Yes. If Republicans don't pledge allegiance to Trump and sign on to condemn millions of Americans, they could be forced to talk to Democrats. That doesn't mean Democrats will get anything they want, but ... they'd have to talk to them. They might even get some of that democracy all over their tax cut plan.
"Voters expect Republicans to deliver on their long-held promise to repeal the law, McConnell said, according to those people. And failing to repeal the law would mean the GOP would lose its opportunity to do a partisan rewrite of the law that could scale back Medicaid spending, cut Obamacare's taxes and repeal a host of industry mandates.
"Instead, Republicans would be forced to enter into bipartisan negotiations with Democrats to save failing insurance markets."
It takes a very special kind of mind to think that "lose its opportunity to do a partisan rewrite" is a problem that should make people scramble. Of course, there's only so long Republicans can keep maintaining the fabrication that the Affordable Care Act is dead.

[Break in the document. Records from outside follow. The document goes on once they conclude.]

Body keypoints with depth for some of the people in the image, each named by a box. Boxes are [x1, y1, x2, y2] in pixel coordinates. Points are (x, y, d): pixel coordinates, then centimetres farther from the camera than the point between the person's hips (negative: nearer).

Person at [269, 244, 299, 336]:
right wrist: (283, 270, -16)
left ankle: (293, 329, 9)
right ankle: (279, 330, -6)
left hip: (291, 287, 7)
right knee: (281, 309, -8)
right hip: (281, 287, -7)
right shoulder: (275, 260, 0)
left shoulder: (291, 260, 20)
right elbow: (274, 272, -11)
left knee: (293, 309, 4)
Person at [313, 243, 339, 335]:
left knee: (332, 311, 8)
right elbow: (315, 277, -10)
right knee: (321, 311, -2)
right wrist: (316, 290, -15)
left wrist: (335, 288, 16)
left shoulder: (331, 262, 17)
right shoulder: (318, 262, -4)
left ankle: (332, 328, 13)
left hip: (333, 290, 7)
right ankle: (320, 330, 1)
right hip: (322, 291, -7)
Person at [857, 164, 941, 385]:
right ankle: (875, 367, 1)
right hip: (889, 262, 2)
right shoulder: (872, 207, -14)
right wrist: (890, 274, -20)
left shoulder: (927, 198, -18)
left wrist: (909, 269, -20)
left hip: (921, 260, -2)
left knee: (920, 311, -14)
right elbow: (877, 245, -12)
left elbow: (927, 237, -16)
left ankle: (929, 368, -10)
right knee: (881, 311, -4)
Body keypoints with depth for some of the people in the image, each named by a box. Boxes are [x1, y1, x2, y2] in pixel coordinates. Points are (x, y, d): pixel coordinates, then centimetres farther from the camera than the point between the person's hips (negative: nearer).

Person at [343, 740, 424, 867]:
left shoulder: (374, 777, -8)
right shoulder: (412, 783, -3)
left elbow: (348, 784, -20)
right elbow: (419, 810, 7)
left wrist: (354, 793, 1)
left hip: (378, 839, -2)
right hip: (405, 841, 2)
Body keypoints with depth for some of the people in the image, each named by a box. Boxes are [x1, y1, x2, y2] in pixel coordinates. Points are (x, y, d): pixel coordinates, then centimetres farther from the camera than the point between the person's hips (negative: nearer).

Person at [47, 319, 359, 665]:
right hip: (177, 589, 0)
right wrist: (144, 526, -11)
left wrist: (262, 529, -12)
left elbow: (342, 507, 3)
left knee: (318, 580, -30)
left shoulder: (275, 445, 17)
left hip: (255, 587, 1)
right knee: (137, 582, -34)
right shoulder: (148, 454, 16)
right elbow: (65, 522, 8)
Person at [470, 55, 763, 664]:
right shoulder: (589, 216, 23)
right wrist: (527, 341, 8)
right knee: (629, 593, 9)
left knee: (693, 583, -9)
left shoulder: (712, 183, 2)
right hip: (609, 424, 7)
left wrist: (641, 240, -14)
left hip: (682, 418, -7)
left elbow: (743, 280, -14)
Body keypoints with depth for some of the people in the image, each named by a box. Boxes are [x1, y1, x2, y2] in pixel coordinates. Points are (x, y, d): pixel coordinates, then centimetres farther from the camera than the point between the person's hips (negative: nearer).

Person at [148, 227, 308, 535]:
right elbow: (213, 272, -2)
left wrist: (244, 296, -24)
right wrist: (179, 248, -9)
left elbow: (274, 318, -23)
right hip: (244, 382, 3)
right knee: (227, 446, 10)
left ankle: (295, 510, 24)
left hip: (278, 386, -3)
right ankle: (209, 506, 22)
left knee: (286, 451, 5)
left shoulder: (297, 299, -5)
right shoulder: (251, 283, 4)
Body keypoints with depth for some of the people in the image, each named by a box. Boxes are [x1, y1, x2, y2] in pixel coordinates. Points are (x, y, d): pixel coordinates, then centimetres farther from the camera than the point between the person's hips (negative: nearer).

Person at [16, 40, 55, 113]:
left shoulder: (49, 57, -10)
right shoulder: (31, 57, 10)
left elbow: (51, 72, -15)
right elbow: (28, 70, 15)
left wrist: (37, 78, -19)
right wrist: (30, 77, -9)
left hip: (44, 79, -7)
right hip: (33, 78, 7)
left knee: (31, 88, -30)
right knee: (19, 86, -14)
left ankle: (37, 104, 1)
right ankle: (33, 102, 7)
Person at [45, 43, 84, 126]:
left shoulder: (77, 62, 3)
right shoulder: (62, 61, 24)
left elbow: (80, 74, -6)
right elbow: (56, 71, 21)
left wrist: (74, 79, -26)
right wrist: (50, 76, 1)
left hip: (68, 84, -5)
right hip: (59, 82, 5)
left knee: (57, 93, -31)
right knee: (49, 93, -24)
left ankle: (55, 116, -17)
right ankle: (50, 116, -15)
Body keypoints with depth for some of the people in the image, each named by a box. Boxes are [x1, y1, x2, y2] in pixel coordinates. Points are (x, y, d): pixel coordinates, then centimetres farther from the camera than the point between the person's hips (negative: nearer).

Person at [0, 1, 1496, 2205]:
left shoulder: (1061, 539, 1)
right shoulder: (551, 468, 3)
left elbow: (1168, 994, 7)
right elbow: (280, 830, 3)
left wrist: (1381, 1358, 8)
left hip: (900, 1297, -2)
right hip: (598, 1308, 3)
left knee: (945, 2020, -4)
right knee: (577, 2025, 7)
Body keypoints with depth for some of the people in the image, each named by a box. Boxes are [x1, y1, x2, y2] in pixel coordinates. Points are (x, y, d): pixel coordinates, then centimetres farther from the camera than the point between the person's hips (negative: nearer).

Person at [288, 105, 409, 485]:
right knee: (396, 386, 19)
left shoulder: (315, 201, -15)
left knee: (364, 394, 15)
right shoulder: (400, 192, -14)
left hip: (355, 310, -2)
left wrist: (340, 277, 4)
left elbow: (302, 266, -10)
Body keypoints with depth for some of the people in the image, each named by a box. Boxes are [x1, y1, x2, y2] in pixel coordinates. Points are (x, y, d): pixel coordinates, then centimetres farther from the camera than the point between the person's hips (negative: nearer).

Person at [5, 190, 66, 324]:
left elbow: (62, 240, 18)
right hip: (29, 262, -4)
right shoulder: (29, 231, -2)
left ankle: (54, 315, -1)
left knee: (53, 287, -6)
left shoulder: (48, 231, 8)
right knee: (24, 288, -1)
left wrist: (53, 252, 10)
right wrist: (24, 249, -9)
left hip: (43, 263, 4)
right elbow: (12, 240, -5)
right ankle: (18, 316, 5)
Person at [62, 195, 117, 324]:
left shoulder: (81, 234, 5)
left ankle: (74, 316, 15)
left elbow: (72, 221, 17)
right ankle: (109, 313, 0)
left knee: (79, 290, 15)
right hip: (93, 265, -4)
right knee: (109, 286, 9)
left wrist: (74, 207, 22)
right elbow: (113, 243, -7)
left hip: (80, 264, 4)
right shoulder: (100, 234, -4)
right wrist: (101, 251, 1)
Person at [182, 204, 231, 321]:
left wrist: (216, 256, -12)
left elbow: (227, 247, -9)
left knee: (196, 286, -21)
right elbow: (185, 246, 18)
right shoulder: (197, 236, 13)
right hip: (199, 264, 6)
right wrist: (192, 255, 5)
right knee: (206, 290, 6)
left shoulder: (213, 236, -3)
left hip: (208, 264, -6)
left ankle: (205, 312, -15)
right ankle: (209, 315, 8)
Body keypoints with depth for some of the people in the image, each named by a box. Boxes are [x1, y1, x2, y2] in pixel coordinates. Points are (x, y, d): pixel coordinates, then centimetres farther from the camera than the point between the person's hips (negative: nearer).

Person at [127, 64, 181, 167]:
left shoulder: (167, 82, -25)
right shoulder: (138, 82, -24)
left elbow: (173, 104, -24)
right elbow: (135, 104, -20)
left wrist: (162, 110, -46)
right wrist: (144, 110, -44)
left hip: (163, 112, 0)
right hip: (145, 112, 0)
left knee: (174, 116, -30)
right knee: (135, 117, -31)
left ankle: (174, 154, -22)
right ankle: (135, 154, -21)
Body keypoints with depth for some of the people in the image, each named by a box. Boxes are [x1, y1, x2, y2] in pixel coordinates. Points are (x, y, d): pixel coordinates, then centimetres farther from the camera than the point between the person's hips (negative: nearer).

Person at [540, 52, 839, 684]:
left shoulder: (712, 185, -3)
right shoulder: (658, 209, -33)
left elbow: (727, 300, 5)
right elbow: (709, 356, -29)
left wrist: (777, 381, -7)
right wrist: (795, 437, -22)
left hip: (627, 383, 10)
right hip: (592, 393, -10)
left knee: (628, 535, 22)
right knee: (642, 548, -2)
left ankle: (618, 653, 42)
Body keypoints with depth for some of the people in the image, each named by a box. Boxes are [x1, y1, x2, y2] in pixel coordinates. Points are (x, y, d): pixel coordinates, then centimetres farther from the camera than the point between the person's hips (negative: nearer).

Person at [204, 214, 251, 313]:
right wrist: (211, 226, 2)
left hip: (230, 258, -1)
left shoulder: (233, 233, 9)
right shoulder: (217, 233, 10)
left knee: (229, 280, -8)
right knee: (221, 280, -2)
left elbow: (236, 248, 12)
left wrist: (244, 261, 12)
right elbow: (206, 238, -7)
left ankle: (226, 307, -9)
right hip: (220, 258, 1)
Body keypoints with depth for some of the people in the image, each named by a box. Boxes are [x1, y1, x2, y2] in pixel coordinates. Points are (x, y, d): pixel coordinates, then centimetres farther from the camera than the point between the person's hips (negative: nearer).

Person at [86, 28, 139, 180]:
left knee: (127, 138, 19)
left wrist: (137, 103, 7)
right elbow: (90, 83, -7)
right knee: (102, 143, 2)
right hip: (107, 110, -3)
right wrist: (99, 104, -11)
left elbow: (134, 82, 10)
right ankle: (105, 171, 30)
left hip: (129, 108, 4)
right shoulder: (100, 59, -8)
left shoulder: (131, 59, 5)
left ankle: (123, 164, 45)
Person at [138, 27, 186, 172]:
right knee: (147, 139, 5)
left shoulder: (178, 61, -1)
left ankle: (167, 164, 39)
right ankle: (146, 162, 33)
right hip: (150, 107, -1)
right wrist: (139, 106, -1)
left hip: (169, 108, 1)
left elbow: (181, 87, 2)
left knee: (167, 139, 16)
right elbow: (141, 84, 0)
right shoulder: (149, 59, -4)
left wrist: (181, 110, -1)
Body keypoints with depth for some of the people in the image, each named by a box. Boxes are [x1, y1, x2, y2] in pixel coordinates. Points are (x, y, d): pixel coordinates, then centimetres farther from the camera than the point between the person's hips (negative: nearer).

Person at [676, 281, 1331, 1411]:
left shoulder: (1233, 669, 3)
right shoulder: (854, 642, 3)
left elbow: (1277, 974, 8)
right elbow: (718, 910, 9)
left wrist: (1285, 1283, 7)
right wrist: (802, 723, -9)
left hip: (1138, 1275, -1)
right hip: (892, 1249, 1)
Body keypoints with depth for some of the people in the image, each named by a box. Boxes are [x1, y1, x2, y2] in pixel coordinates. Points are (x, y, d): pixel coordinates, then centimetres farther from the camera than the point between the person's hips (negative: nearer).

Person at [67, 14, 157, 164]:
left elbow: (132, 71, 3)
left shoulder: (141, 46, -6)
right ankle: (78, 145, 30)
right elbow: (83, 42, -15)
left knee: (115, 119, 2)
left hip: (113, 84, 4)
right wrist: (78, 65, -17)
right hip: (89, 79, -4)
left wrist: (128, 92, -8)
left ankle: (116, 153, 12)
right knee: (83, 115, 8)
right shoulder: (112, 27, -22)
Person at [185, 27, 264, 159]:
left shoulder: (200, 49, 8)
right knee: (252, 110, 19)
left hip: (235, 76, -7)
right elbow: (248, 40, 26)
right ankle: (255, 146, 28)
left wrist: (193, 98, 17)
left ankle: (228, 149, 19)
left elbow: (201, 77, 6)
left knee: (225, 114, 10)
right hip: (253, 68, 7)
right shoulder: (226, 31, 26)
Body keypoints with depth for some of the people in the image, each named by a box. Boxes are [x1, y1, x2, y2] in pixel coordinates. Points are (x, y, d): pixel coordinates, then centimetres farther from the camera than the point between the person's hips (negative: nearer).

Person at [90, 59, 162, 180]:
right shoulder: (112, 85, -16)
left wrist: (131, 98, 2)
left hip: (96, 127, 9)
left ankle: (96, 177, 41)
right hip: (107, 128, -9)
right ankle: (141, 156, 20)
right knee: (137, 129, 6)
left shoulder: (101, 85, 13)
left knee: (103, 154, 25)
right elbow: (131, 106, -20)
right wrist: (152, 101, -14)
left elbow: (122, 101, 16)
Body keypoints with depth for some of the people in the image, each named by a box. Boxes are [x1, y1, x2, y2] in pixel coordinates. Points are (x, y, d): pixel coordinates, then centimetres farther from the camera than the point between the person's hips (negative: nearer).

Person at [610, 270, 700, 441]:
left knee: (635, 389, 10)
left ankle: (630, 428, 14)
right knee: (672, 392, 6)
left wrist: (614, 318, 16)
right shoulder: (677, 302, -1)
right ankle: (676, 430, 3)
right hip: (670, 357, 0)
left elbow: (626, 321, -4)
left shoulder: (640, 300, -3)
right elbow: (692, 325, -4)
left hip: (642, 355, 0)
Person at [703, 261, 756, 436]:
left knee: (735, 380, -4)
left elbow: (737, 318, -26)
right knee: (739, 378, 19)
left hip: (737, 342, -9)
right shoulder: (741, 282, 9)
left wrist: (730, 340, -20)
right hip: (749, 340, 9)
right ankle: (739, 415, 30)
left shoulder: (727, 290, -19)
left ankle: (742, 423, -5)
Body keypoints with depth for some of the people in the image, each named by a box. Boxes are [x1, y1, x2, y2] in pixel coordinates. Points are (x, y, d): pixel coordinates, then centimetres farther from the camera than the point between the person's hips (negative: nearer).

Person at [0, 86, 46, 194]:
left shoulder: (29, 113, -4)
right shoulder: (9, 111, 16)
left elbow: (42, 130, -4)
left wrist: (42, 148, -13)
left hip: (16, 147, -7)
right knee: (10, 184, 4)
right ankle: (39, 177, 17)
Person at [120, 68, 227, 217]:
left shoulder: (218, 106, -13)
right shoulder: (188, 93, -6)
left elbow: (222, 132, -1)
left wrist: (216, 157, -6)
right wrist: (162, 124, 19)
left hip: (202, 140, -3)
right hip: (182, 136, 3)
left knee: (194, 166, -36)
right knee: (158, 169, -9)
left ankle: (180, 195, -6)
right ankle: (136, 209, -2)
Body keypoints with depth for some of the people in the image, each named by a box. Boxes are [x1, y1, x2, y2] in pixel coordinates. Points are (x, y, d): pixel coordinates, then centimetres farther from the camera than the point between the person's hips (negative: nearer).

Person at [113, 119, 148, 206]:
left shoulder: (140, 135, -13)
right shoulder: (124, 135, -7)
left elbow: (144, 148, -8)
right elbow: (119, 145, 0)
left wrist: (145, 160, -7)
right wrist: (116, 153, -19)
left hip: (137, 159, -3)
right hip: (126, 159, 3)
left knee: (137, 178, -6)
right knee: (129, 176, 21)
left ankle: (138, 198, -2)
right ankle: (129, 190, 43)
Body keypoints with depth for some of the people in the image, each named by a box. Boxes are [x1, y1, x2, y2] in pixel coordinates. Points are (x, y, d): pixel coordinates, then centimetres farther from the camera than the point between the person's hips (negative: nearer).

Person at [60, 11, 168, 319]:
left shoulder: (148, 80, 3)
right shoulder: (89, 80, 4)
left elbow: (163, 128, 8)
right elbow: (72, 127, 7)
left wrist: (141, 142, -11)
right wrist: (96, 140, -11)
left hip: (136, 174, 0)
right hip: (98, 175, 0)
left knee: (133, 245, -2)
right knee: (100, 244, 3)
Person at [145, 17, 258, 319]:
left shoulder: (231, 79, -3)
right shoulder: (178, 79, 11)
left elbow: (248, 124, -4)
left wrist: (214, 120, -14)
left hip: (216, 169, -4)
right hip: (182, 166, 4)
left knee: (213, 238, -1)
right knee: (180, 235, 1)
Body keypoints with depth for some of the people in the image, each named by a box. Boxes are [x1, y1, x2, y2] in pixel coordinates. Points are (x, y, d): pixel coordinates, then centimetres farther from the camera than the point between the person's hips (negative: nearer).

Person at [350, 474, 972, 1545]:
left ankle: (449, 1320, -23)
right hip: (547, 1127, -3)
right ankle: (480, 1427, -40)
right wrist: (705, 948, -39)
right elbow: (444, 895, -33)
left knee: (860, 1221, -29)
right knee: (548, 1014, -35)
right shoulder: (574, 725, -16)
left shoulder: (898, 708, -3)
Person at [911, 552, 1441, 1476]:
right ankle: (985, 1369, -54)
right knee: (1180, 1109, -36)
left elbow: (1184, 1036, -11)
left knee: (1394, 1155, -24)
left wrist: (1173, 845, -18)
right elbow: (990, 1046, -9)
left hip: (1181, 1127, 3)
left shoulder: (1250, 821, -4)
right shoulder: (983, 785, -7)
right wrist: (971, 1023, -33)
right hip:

"Of course, it's also a big week for healthcare with an anticipated vote in the Senate later this week on the plan to repeal and replace Obamacare. The Trump administration is holding events around the country highlighting the failure of Obamacare and what that failure has cost American families."
Because 20 million Americans that get their health care through that "failure" are likely to notice that they still have health care. That doesn't mean the ACA isn't in trouble. It means it's not in trouble for the reasons Republicans say. It's in trouble because Republicans worked hard to put it there.
"Obamacare is not 'collapsing under its own weight,' as Republicans are so fond of saying. It was sabotaged from the day it was enacted."
What did Republicans do to get us here? First, they launched over 100 lawsuits, targeting everything from the mandate to buy insurance to the requirement that plans cover contraception. Most of these lawsuits failed, but a few of them succeeded -- including one that made implementation of the Medicare expansion optional -- and all of them served to make it almost impossible for insurers to predict costs and risks. Those lawsuits, most of them launched directly from the House, are a major reason why many insurers withdrew from plans.
But the attacks via lawsuit are only a tiny part of what Republicans have done to damage the ACA.
"Opponents did everything possible to shut off all the A.C.A.'s financing -- starvation intended to wreak havoc in the insurance markets and to make it falsely appear that the A.C.A. was collapsing because it was just bad policy."